Whether they want to supply vehicles for ride-sharing networks or create their own networks, mobility players will need to invest in talent to understand challenges in the space, from smart routing while carpooling to maintenance and passenger safety.
4. Electrification
Self-driving cars with internal combustion engines will exist well into the future, especially for long-distance applications. That said, battery technology continues to improve in range and cost, and the majority of autonomous vehicles are likely to be electric.
The reasons for this are connected to the other technological trends that have catalyzed autonomous vehicle development. For one, electric vehicles have the potential to be easier to maintain because they consist of just three main components: battery, inverter, and electric motor. At maturity, they could also be easier to refuel through wireless technology like induction charging, making them suited to the intense usage patterns of ride-hailing.
Electric cars are also easier for computers to control, and can furnish reliable power to the array of sensors that autonomous vehicle use to gather data and control their motion. By 2017, 58% of light-duty autonomous vehicles were already being built over an electric powertrain, while 21% used a hybrid powertrain. Until battery technology enables electric vehicles to match the range of gasoline cars, hybrid engines will bridge the gap, offering both range and superior compatibility with the unique needs of autonomous vehicles.
Good Self-driving Talent Is Hard to Find
The talent wars in vehicular automation have just begun.
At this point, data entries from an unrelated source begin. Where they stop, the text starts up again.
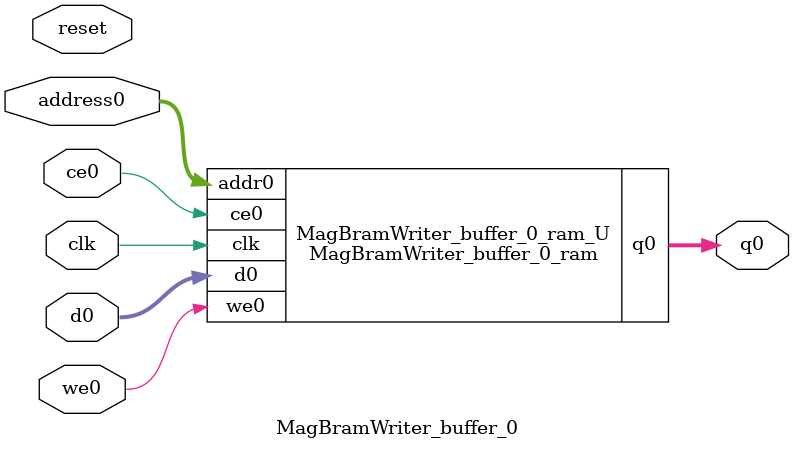
<source format=v>
`timescale 1 ns / 1 ps
module MagBramWriter_buffer_0_ram (addr0, ce0, d0, we0, q0,  clk);

parameter DWIDTH = 32;
parameter AWIDTH = 5;
parameter MEM_SIZE = 20;

input[AWIDTH-1:0] addr0;
input ce0;
input[DWIDTH-1:0] d0;
input we0;
output reg[DWIDTH-1:0] q0;
input clk;

reg [DWIDTH-1:0] ram[0:MEM_SIZE-1];




always @(posedge clk)  
begin 
    if (ce0) begin
        if (we0) 
            ram[addr0] <= d0; 
        q0 <= ram[addr0];
    end
end


endmodule

`timescale 1 ns / 1 ps
module MagBramWriter_buffer_0(
    reset,
    clk,
    address0,
    ce0,
    we0,
    d0,
    q0);

parameter DataWidth = 32'd32;
parameter AddressRange = 32'd20;
parameter AddressWidth = 32'd5;
input reset;
input clk;
input[AddressWidth - 1:0] address0;
input ce0;
input we0;
input[DataWidth - 1:0] d0;
output[DataWidth - 1:0] q0;



MagBramWriter_buffer_0_ram MagBramWriter_buffer_0_ram_U(
    .clk( clk ),
    .addr0( address0 ),
    .ce0( ce0 ),
    .we0( we0 ),
    .d0( d0 ),
    .q0( q0 ));

endmodule


</source>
The demand for technical and business talent in the four areas outlined above will grow as organizations across the entire mobility space increase their conviction in the rapid progression of the technology and legal norms that currently gate self-driving cars from widespread adoption.
Securing talent with deep expertise in autonomy is essential to producing autonomous vehicles, but mobility players must not stop there. The winners of the talent wars will need to look across the entire stack of competencies required to produce safe and high-quality autonomous driving experiences, employing creative tactics to lock down talent and secure their road to sustainable growth in the next era of mobility.